The Chairman of the Planning Committee of the Society was invited by the architect acting for the Moravian church to visit the site on 16th September to see their proposals for repairing the walls surrounding the burial ground, for which they have applied to RBKC for permission. He was joined by Jane Dorrell, a member of the Council of the Society, and Tricia Jamieson, a member of the congregation. These are important walls, parts of which enclosed the stable yard of Sir Thomas More’s house.
The Moravian Church in England was founded in 1742 by missionaries who had come to London from Moravia (now in east of the Czech Republic) in search of passage to the British colonies in order to take the Gospel to the communities living there. They realised that there was also work to do in this country and that there were people like the Wesley Brothers with whom to do it. After holding worship meetings in private homes, a permanent chapel was created at Fetter Lane in the City of London. The Fetter Lane chapel was destroyed by bombing in 1941, and in the 1960s the congregation moved to the Chelsea site.
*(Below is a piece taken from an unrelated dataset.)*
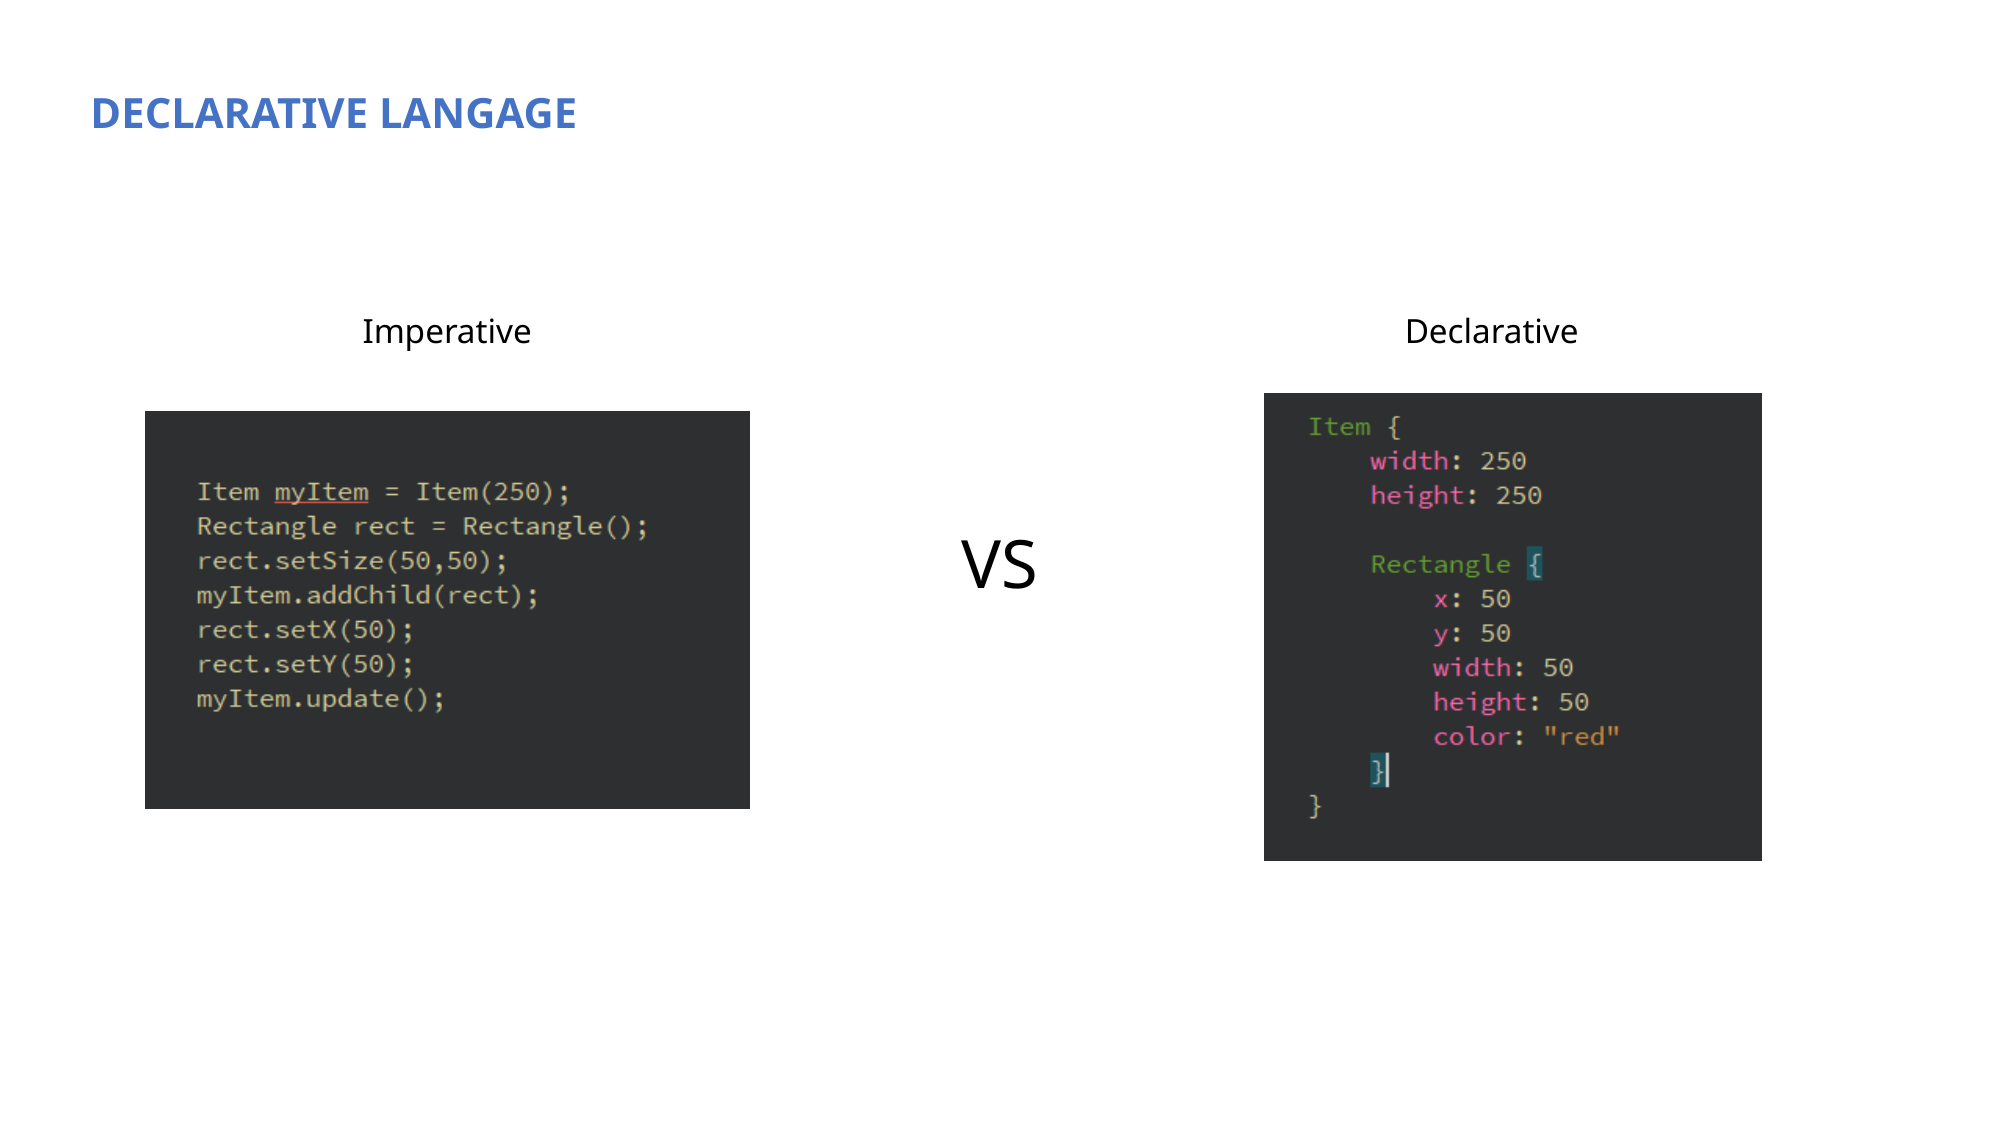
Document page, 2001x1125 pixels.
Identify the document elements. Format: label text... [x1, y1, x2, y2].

This is where they have worshipped ever since, with the responsibility of looking after “God’s Acre,” which contains the graves of distinguished Moravians. Also buried there is an Inuit boy whom the Moravian missionaries had brought back from Canada.
We were satisfied that the proposals for repairing the walls were well considered and paid due respect to the historical importance of the walls. We saw no reason to object to the planning application.
It is interesting that The Chelsea Society’s Annual Report for 1934/35 records that the Society’s Summer Meeting was held at the Old Moravian Burial Ground on Saturday 6th July 1935, by kind invitation of the well-known artists, Mr. & Mrs. Ernest Gillick. This was the 400th Anniversary of the execution of Sir Thomas More, and an address was given by The Rt. Hon. Lord Russell of Killowen PC, one of the judges of the House of Lords, and President of the More Society. The subject of his address was Sir Thomas More as Lord Chancellor. The assembled company, which included members of the London Society, then proceeded to Chelsea Old Church where a wreath was laid on the More tomb.
The Moravian close formed the northern part of More’s Chelsea property, and the studios of Mr. & Mrs Gillick were where his stables once stood. At the Old Church, More and his family regularly worshipped. He sang in the choir and he built the tomb where his first wife is buried, and where he himself hoped to lie. Perhaps he does, for there is some evidence that his body was taken from the Tower of London by his daughter, Margaret Roper, and re-interred there, where she herself now lies.
Members went then to Crosby Hall for tea. Crosby Place was occupied by Sir Thomas More prior to 1523 on its original Bishopsgate site, and its beautiful Hall now stands on the site of his Chelsea garden.